Inferring network structures is a central problem arising in numerous fields of science and technology, including communication systems, biology, sociology, and neuroscience. Unfortunately, it is often difficult, or impossible, to obtain data that directly reveal the underlying network structure, and so one must infer a network from incomplete data. In this talk, we will look at the problem of inferring network structure from “co-occurrence” observations.
These observations identify which network components (e.g., switches and routers, in a communications network, or genes, in a gene regulatory network) co-occur in a path, but do not indicate the order in which they occur in that path. Without order information, the number of networks that are consistent with the data grows exponentially with the size of the network (i.e., the number of nodes). Yet, the basic engineering/evolutionary principles underlying most networks strongly suggest that not all networks consistent with the observations are equally likely. In particular, nodes that often co-occur are probably closer than nodes that rarely co-occur. This rationale suggests modeling co-occurrence observations as independent realizations of a Markovian random walk on the network, subjected to a random permutation to account for the lack of order information.

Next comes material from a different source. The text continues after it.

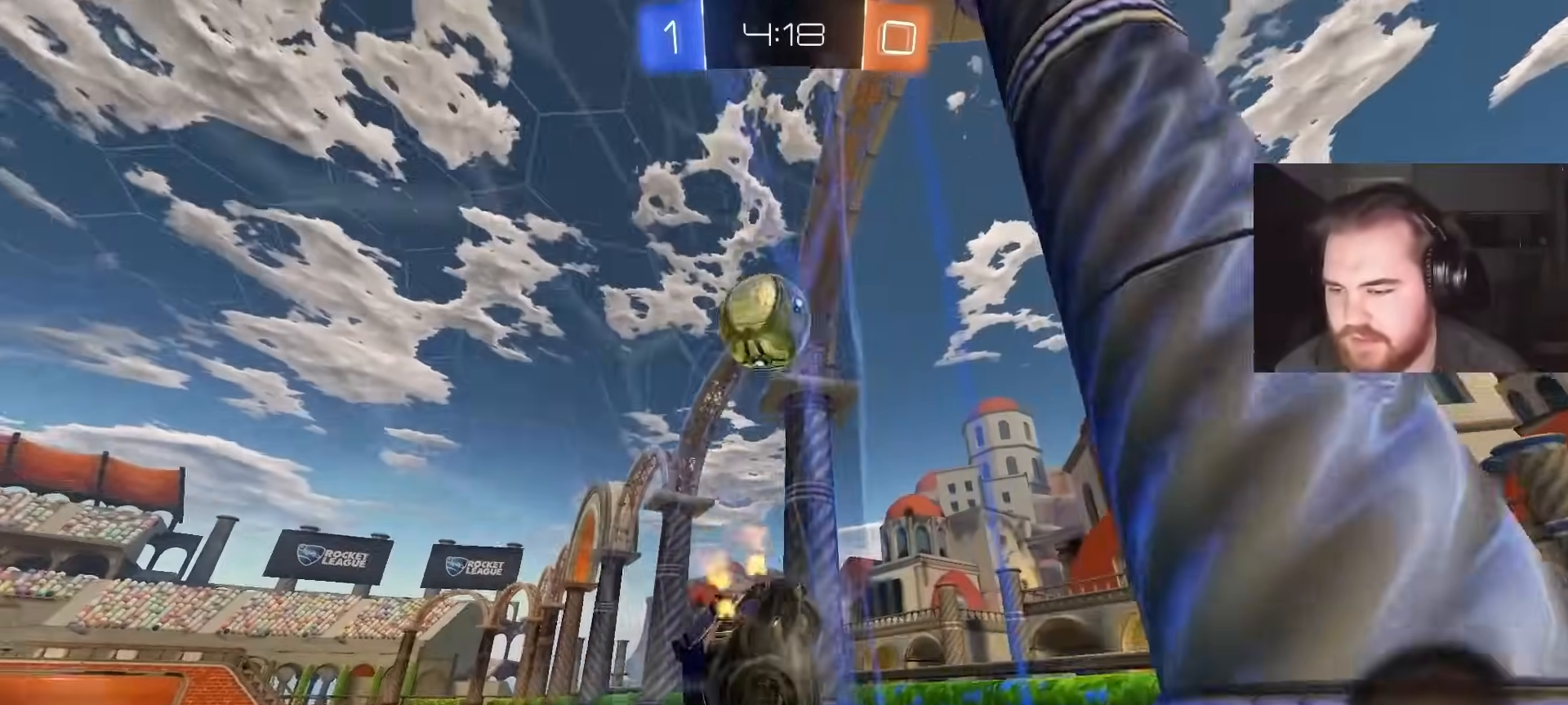
{"buttons": ["R2"], "left_stick": "center", "right_stick": "center", "events": [[300, "left_stick", "center"]]}
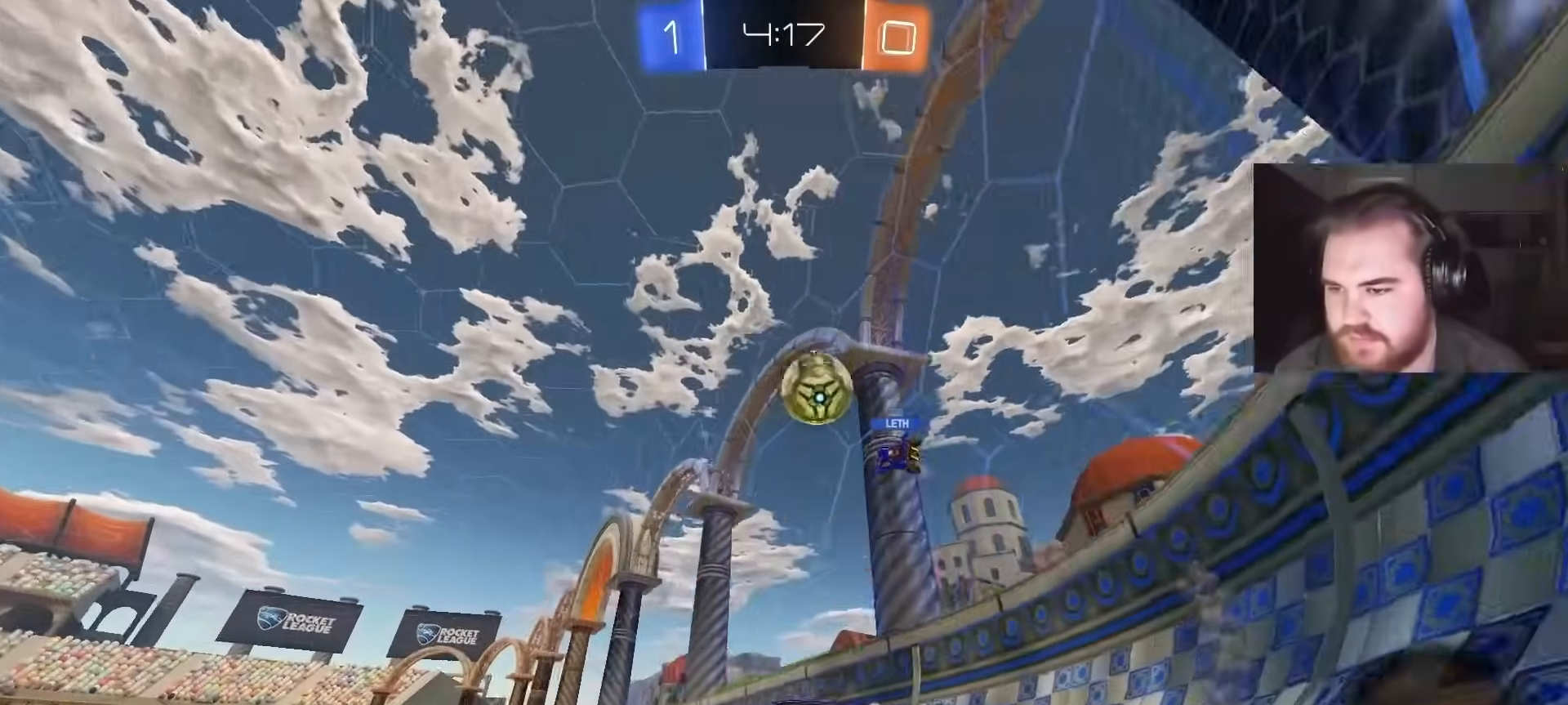
{"buttons": ["R2"], "left_stick": "left", "right_stick": "center", "events": [[183, "left_stick", "left"]]}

Treating permutations as missing data, allows deriving an expectation-–maximization (EM) algorithm for estimating the random walk parameters. The model and EM algorithm significantly simplify the problem, but the computational complexity of the reconstruction process does grow exponentially in the length of each transmission path. For networks with long paths, the exact E-step may be computationally intractable. We thus propose a polynomial-time Monte Carlo EM algorithm based on importance sampling and derive conditions that ensure convergence of the algorithm with high probability. Finally, we report simulations and experiments with Internet measurements and inference of biological networks that demonstrate the promise of this approach.
The work reported in this talk was done in collaboration with Prof. Michael Rabbat (McGill University, Canada) and Prof. Robert D. Nowak (University of Wisconsin, USA).